Cette évocation d’une mémoire chérie les émut tous deux.
— Mais pourras-tu t’habituer ? Seras-tu bien ? reprit tante Louise avec inquiétude.
— Ne vous en faites pas, ma bonne tante, dit Pierre qui la prit par le cou et l’embrassa. J’aurai vite repéré l’endroit. En partant de la porte, où est le lit ?
— Ici, à gauche. La table est au milieu de la chambre, fais attention, ne t’y heurte pas.
— Il n’y a rien sur cette table que je puisse casser ou renverser ?
— Non, rien du tout. Tu y mettras tes livres ou tes affaires pour écrire… si tu en as.
— Comment, si j’en ai ? J’apporte une machine à écrire, une bonne Remington emballée dans une caisse que l’oncle a dû mettre sur la voiture.
— J’ai vu une caisse en effet… Voici la commode, l’armoire où je vais suspendre tes habits, la petite table de toilette ; un fauteuil d’osier pour ta sieste… Comment vont tes maux de tête ?…

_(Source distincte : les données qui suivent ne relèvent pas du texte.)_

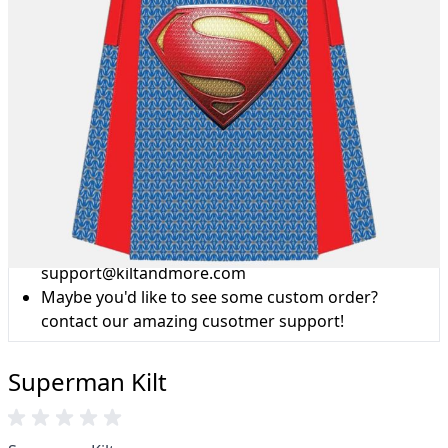
Why choose Kilt and More?
Workmanship of a tailor business for more than
20 years.
Total commitment to customer satisfaction.
Take advantage of our famous price-match offer,
free delivery and 14-day return policy.
Expertise when you need it
Can't find what you're looking for? Our friendly,
expert team are happy to help and advise. Email.
support@kiltandmore.com
Maybe you'd like to see some custom order?
contact our amazing cusotmer support!
Superman Kilt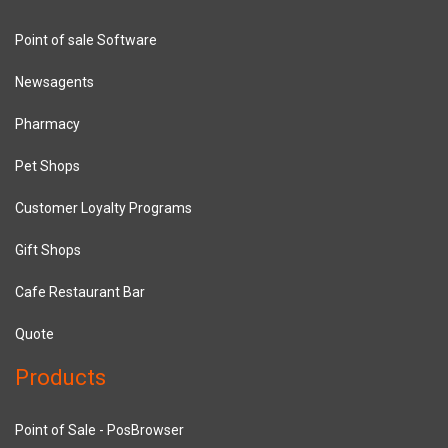
Point of sale Software
Newsagents
Pharmacy
Pet Shops
Customer Loyalty Programs
Gift Shops
Cafe Restaurant Bar
Quote
Products
Point of Sale - PosBrowser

— Oh ! ça va et ça vient. N’en parlons pas. Vous me logez comme un prince, tante Louise !
— Je le voudrais, mon petit… mais c’est très simple chez nous, c’est paysan, n’est-ce pas ? Est-ce que ça t’ennuiera de manger dans notre grande cuisine avec tout le monde, la fille, le domestique, les faucheurs ? On fait les foins depuis huit jours… Si tu préfères, je pourrais te servir dans la chambre…
Elle s’interrompit. Ce qu’elle allait dire lui causait un peu d’émotion.
— Explique-moi bien comment il faut te servir, parce que tu comprends, j’ai peur de ne pas savoir, d’être maladroite. Et toi, ça te mettra mal à l’aise…
— Bon, dit Pierre, je vais vous donner votre première leçon d’infirmière pour soldat aveugle. Venez vous asseoir là près de la fenêtre. Vous voyez que j’ai déjà repéré le fauteuil. Et j’ai senti qu’il y a une chaise en face, pour moi. Premier point, tante Louise : avec moi il faut avoir beaucoup d’ordre et toujours mettre les objets à la même place. Assurément, je mangerai avec tout le monde ! Allez-vous faire de moi un être à part ? Plus vite vous oublierez que je n’y vois pas, plus vite je l’oublierai moi-même. À table, mon pain à gauche, mon verre à droite, pas derrière l’assiette, car je risquerais de le renverser en poussant l’assiette. Vous me servirez, vous me couperez ma viande. Vous me direz ce que c’est. Et quel légume. C’est utile à savoir, pour la façon de s’y prendre. Vous n’avez qu’à le dire à demi-voix. Pas le proclamer à toute la table, n’est-ce pas ? Ah !… ne coupez pas ma viande en trop petits morceaux ; c’est plus difficile à piquer. Et c’est tout, tante Louise. Voilà votre première leçon d’infirmière. Donnez-moi deux, trois jours, et j’y verrai clair dans toute la maison. Je ne vous ferai aucun embarras… Ma tante ! vous pleurez !…
— Je croyais… que tu n’entendrais pas !
— Comment donc ! je vous entends essuyer vos larmes avec votre mouchoir… Je vous vois ! Ressemblez-vous à maman, tante Louise ?
— Oui, on disait que nous nous ressemblions beaucoup.
— Ça me fait plaisir. Comme ça, il m’est plus facile de vous voir. Nous avions bien votre photographie et celle de l’oncle, mais les photos, ça donne à peine une idée. Tandis que maman, je la vois quand je veux, se mouvoir, sourire, je l’entends parler. Votre voix n’est pas pareille.
— Non. D’abord, ta mère avait pris un joli accent du Dauphiné que je n’ai pas. Et puis, elle était bien plus aimable que moi, et ça se sentait dans sa voix.
— Oh ! ma tante, vous qui êtes la bonté même ! protesta Pierre.
— Ah ! tu verras bien. Le fond n’est peut-être pas mauvais, je ne dis pas. Mais c’est l’humeur qui est différente.
— Pour commencer, vous allez ne plus pleurer sur moi. Ça m’ennuie, ça me gêne, ça me donne le cafard. J’ai des vacances, je voyage en Suisse pour la première fois de ma vie ; je ne veux pas qu’on me gâte mon plaisir… Vous me prêterez Popol, c’est un bon petit loupiau. Les gosses, c’est si simple. Ça trouve tout naturel qu’un chasseur alpin soit aveugle. Ça ne s’attendrit pas, ça accepte la situation. C’est ce qu’il faut. Nous serons très heureux, vous verrez.
— Et dire que c’est encore toi qui me consoles ! Ah ! tu es un brave, mon Pierre ! murmura sa tante.